Are there other requirements that you haven't stated? If there are multiple lines for a given key in the first file, do you really want a copy of every line with that value in the second file duplicated in your new file for each occurrence of that value in the first file?

Is it important that your program run very slowly for medium sized files and run at a snail's pace for large files?

Is it important that your output file maintain the (possibly unsorted) order of lines in the 1st file and for all copies of lines from the 2nd file?

What OS are you using?

The people who read your posts and try to help you find solutions for your problems are volunteers. We are not on your payroll. This problem may be urgent for you, but you can't expect volunteers to ignore other things that they might want to do to satisfy your personal requirements. There are special forums that can be used for "Urgent" requests. In the regular forums requests that need to be responded to urgently are inappropriate. Is this another indication that you have a homework assignment that is due soon and you haven't figured out how to do it yet?

Hi Don,

Nice to hear these words from you. This sorting idea is not working for me as there are 12-14 files that i am trying to merge and each in a specific order. Its not an assignment. Also its my first post here so i don't know the proper functioning of the forum.

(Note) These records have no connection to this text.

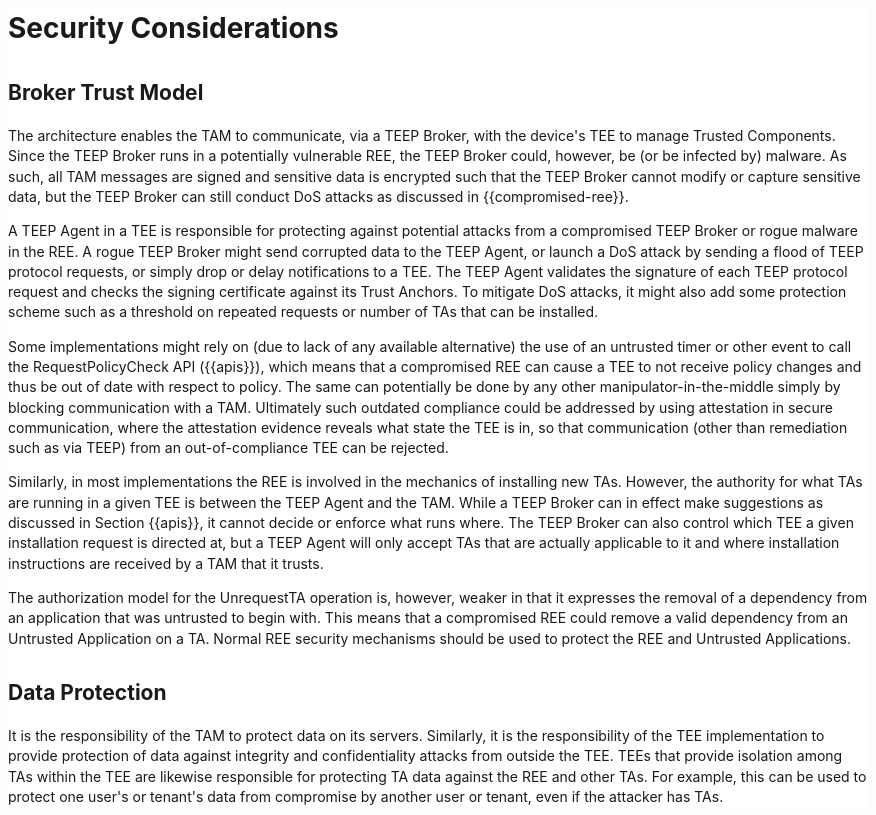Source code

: # Security Considerations

## Broker Trust Model

The architecture enables the TAM to communicate, via a TEEP Broker, with the device's TEE
to manage Trusted Components.  Since the TEEP Broker runs in a potentially vulnerable REE,
the TEEP Broker could, however, be (or be infected by) malware.
As such, all TAM messages are signed and sensitive
data is encrypted such that the TEEP Broker cannot modify or capture
sensitive data, but the TEEP Broker can still conduct DoS attacks
as discussed in {{compromised-ree}}.

A TEEP Agent in a TEE is responsible for protecting against potential attacks
from a compromised 
TEEP Broker or rogue malware in the REE. A rogue TEEP Broker
might send corrupted data to the TEEP Agent, or launch a DoS attack by sending a flood
of TEEP protocol requests, or simply drop or delay notifications to a TEE. The TEEP Agent
validates the signature of each TEEP protocol request
and checks the signing certificate against its Trust Anchors. To mitigate
DoS attacks, it might also add some protection
scheme such as a threshold on repeated requests or number of TAs that can be installed.

Some implementations might rely on (due to lack of any available alternative) the use of 
an untrusted timer or other event to call the RequestPolicyCheck API ({{apis}}), which
means that a compromised REE can cause a TEE to not receive policy changes and thus be out of date
with respect to policy.  The same can potentially be done by any other manipulator-in-the-middle
simply by blocking communication with a TAM.  Ultimately such outdated compliance
could be addressed by using attestation in secure communication, where the attestation
evidence reveals what state the TEE is in, so that communication (other than remediation
such as via TEEP) from an out-of-compliance TEE can be rejected.

Similarly, in most implementations the REE is involved in the mechanics of installing new TAs.
However, the authority for what TAs are running in a given TEE is between the TEEP Agent and the TAM.
While a TEEP Broker can in effect make suggestions as discussed in Section {{apis}}, it cannot decide or enforce what runs where.
The TEEP Broker can also control which TEE a given installation request is directed at, but a TEEP
Agent will only accept TAs that are actually applicable to it and where installation instructions
are received by a TAM that it trusts.

The authorization model for the UnrequestTA operation is, however, weaker in that it
expresses the removal of a dependency from an application that was untrusted to begin with.
This means that a compromised REE could remove a valid dependency from an Untrusted Application
on a TA.  Normal REE security mechanisms should be used to protect the REE and Untrusted Applications.

## Data Protection

It is the responsibility of the TAM to protect data on its servers.
Similarly, it is the responsibility of the TEE implementation to provide protection of
data against integrity and confidentiality attacks from outside the TEE.
TEEs that provide isolation among TAs within the TEE are likewise
responsible for protecting TA data against the REE and other TAs.
For example, this can be used to protect one user's or tenant's data
from compromise by another user or tenant, even if the attacker has TAs.
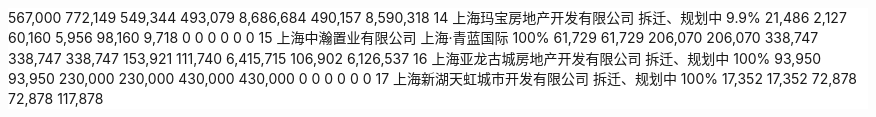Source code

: 567,000
772,149
549,344
493,079
8,686,684
490,157
8,590,318
14
上海玛宝房地产开发有限公司
拆迁、规划中
9.9%
21,486
2,127
60,160
5,956
98,160
9,718
0
0
0
0
0
0
15
上海中瀚置业有限公司
上海·青蓝国际
100%
61,729
61,729
206,070
206,070
338,747
338,747
338,747
153,921
111,740
6,415,715
106,902
6,126,537
16
上海亚龙古城房地产开发有限公司
拆迁、规划中
100%
93,950
93,950
230,000
230,000
430,000
430,000
0
0
0
0
0
0
17
上海新湖天虹城市开发有限公司
拆迁、规划中
100%
17,352
17,352
72,878
72,878
117,878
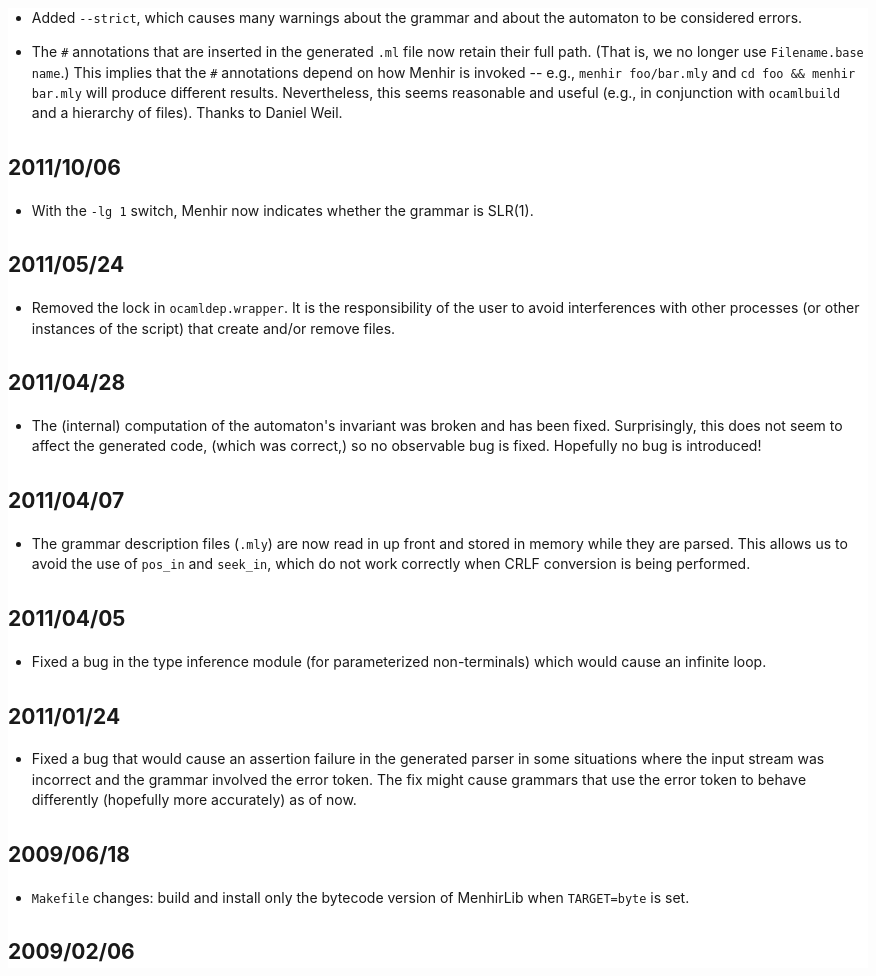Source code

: * Added `--strict`, which causes many warnings about the grammar and about the
  automaton to be considered errors.

* The `#` annotations that are inserted in the generated `.ml` file now retain their
  full path. (That is, we no longer use `Filename.basename`.) This implies that
  the `#` annotations depend on how Menhir is invoked
  -- e.g., `menhir foo/bar.mly` and `cd foo && menhir bar.mly` will produce different
  results. Nevertheless, this seems reasonable and useful (e.g., in conjunction
  with `ocamlbuild` and a hierarchy of files). Thanks to Daniel Weil.

## 2011/10/06

* With the `-lg 1` switch, Menhir now indicates whether the grammar is SLR(1).

## 2011/05/24

* Removed the lock in `ocamldep.wrapper`. It is the responsibility of the user
  to avoid interferences with other processes (or other instances of the script)
  that create and/or remove files.

## 2011/04/28

* The (internal) computation of the automaton's invariant was broken and has
  been fixed. Surprisingly, this does not seem to affect the generated code,
  (which was correct,) so no observable bug is fixed. Hopefully no bug is
  introduced!

## 2011/04/07

* The grammar description files (`.mly`) are now read in up front and stored in
  memory while they are parsed. This allows us to avoid the use of `pos_in` and
  `seek_in`, which do not work correctly when CRLF conversion is being performed.

## 2011/04/05

* Fixed a bug in the type inference module (for parameterized non-terminals)
  which would cause an infinite loop.

## 2011/01/24

* Fixed a bug that would cause an assertion failure in the generated parser
  in some situations where the input stream was incorrect and the grammar
  involved the error token. The fix might cause grammars that use the error
  token to behave differently (hopefully more accurately) as of now.

## 2009/06/18

* `Makefile` changes: build and install only the bytecode version of MenhirLib
  when `TARGET=byte` is set.

## 2009/02/06
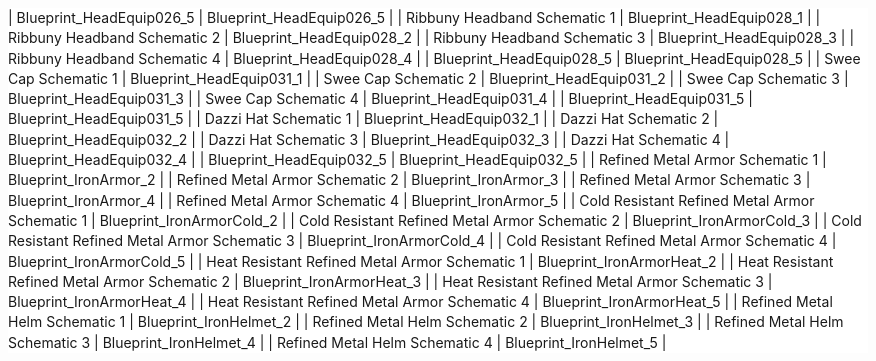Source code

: <GetImageByName imageName="T_itemicon_Material_Blueprint"/>                      | Blueprint_HeadEquip026_5                                | Blueprint_HeadEquip026_5            |
<GetImageByName imageName="T_itemicon_Material_Blueprint"/>                      | Ribbuny Headband Schematic 1                            | Blueprint_HeadEquip028_1            |
<GetImageByName imageName="T_itemicon_Material_Blueprint"/>                      | Ribbuny Headband Schematic 2                            | Blueprint_HeadEquip028_2            |
<GetImageByName imageName="T_itemicon_Material_Blueprint"/>                      | Ribbuny Headband Schematic 3                            | Blueprint_HeadEquip028_3            |
<GetImageByName imageName="T_itemicon_Material_Blueprint"/>                      | Ribbuny Headband Schematic 4                            | Blueprint_HeadEquip028_4            |
<GetImageByName imageName="T_itemicon_Material_Blueprint"/>                      | Blueprint_HeadEquip028_5                                | Blueprint_HeadEquip028_5            |
<GetImageByName imageName="T_itemicon_Material_Blueprint"/>                      | Swee Cap Schematic 1                                    | Blueprint_HeadEquip031_1            |
<GetImageByName imageName="T_itemicon_Material_Blueprint"/>                      | Swee Cap Schematic 2                                    | Blueprint_HeadEquip031_2            |
<GetImageByName imageName="T_itemicon_Material_Blueprint"/>                      | Swee Cap Schematic 3                                    | Blueprint_HeadEquip031_3            |
<GetImageByName imageName="T_itemicon_Material_Blueprint"/>                      | Swee Cap Schematic 4                                    | Blueprint_HeadEquip031_4            |
<GetImageByName imageName="T_itemicon_Material_Blueprint"/>                      | Blueprint_HeadEquip031_5                                | Blueprint_HeadEquip031_5            |
<GetImageByName imageName="T_itemicon_Material_Blueprint"/>                      | Dazzi Hat Schematic 1                                   | Blueprint_HeadEquip032_1            |
<GetImageByName imageName="T_itemicon_Material_Blueprint"/>                      | Dazzi Hat Schematic 2                                   | Blueprint_HeadEquip032_2            |
<GetImageByName imageName="T_itemicon_Material_Blueprint"/>                      | Dazzi Hat Schematic 3                                   | Blueprint_HeadEquip032_3            |
<GetImageByName imageName="T_itemicon_Material_Blueprint"/>                      | Dazzi Hat Schematic 4                                   | Blueprint_HeadEquip032_4            |
<GetImageByName imageName="T_itemicon_Material_Blueprint"/>                      | Blueprint_HeadEquip032_5                                | Blueprint_HeadEquip032_5            |
<GetImageByName imageName="T_itemicon_Material_Blueprint"/>                         | Refined Metal Armor Schematic 1                         | Blueprint_IronArmor_2               |
<GetImageByName imageName="T_itemicon_Material_Blueprint"/>                         | Refined Metal Armor Schematic 2                         | Blueprint_IronArmor_3               |
<GetImageByName imageName="T_itemicon_Material_Blueprint"/>                         | Refined Metal Armor Schematic 3                         | Blueprint_IronArmor_4               |
<GetImageByName imageName="T_itemicon_Material_Blueprint"/>                         | Refined Metal Armor Schematic 4                         | Blueprint_IronArmor_5               |
<GetImageByName imageName="T_itemicon_Material_Blueprint"/>                     | Cold Resistant Refined Metal Armor Schematic 1          | Blueprint_IronArmorCold_2           |
<GetImageByName imageName="T_itemicon_Material_Blueprint"/>                     | Cold Resistant Refined Metal Armor Schematic 2          | Blueprint_IronArmorCold_3           |
<GetImageByName imageName="T_itemicon_Material_Blueprint"/>                     | Cold Resistant Refined Metal Armor Schematic 3          | Blueprint_IronArmorCold_4           |
<GetImageByName imageName="T_itemicon_Material_Blueprint"/>                     | Cold Resistant Refined Metal Armor Schematic 4          | Blueprint_IronArmorCold_5           |
<GetImageByName imageName="T_itemicon_Material_Blueprint"/>                     | Heat Resistant Refined Metal Armor Schematic 1          | Blueprint_IronArmorHeat_2           |
<GetImageByName imageName="T_itemicon_Material_Blueprint"/>                     | Heat Resistant Refined Metal Armor Schematic 2          | Blueprint_IronArmorHeat_3           |
<GetImageByName imageName="T_itemicon_Material_Blueprint"/>                     | Heat Resistant Refined Metal Armor Schematic 3          | Blueprint_IronArmorHeat_4           |
<GetImageByName imageName="T_itemicon_Material_Blueprint"/>                     | Heat Resistant Refined Metal Armor Schematic 4          | Blueprint_IronArmorHeat_5           |
<GetImageByName imageName="T_itemicon_Material_Blueprint"/>                        | Refined Metal Helm Schematic 1                          | Blueprint_IronHelmet_2              |
<GetImageByName imageName="T_itemicon_Material_Blueprint"/>                        | Refined Metal Helm Schematic 2                          | Blueprint_IronHelmet_3              |
<GetImageByName imageName="T_itemicon_Material_Blueprint"/>                        | Refined Metal Helm Schematic 3                          | Blueprint_IronHelmet_4              |
<GetImageByName imageName="T_itemicon_Material_Blueprint"/>                        | Refined Metal Helm Schematic 4                          | Blueprint_IronHelmet_5              |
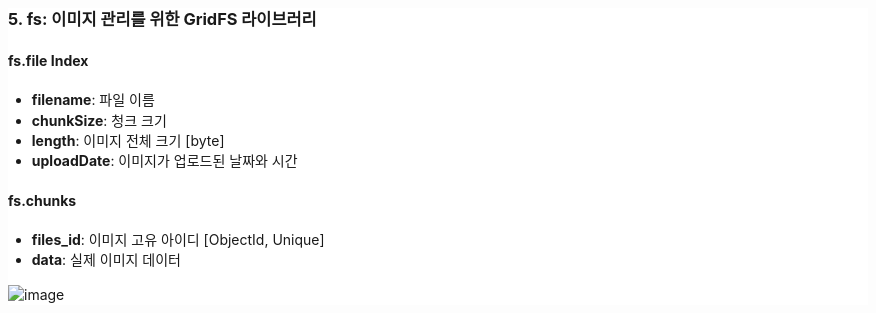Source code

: ### 5. fs: 이미지 관리를 위한 GridFS 라이브러리

#### fs.file Index
- **filename**: 파일 이름
- **chunkSize**: 청크 크기
- **length**: 이미지 전체 크기 [byte]
- **uploadDate**: 이미지가 업로드된 날짜와 시간

#### fs.chunks
- **files_id**: 이미지 고유 아이디 [ObjectId, Unique]
- **data**: 실제 이미지 데이터

![image](https://github.com/user-attachments/assets/6b68b5a7-01d3-439c-be8d-94c9cb062cae)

Now my code is working fine for me:). I got error due to my OS.

Thanks everyone.

There is no magic here. You have a fairly large number of people who are intimately familiar with various aspects of various parts of Linux and UNIX systems. If you give these volunteers details about what you're trying to do, you can frequently get excellent tips on how to get an efficient solution to your problem. If you omit details about constraints on how the output is to be produced, we can all waste a lot of time wandering around paths that won't meet your needs.

Various systems provide various extensions to the standard utilities. If you always tell us what version of what OS you're using, we can avoid suggesting that you use extensions that are not available on your system.

Simply put, help us help you by giving us the information we would need to get the job done right on the system you will be using. Give us incomplete data, get one or more responses that meet all of your stated requirements, and then complain that it doesn't do something you never said was important in the first place, and the volunteers who wasted time trying to help you might not be interested in responding to your next request for help. This is just simple human nature.

Enough generalities...

If each of your input files are sorted in reverse numeric order on the key field as in your example (even if the key field is a different field in different files and has different field separators in different files), it would probably still be a lot faster to have an awk preprocessing step to create a single file with the key field, an added file number, and an added line number as fields from all of your input files; sort it by the key field, file #, and line #; and then use awk or sed to strip the file #, line #, and (if it had to be duplicated) the key fields added by the preprocessing step to just leave the desired sorted file as a result.

This could still be a lot faster than firing up a shell and awk for each line in each of the lines in each of all but the first of your 12 to 14 files multiplied by the number of lines in your 1st file ( fork() and exec() are expensive operations).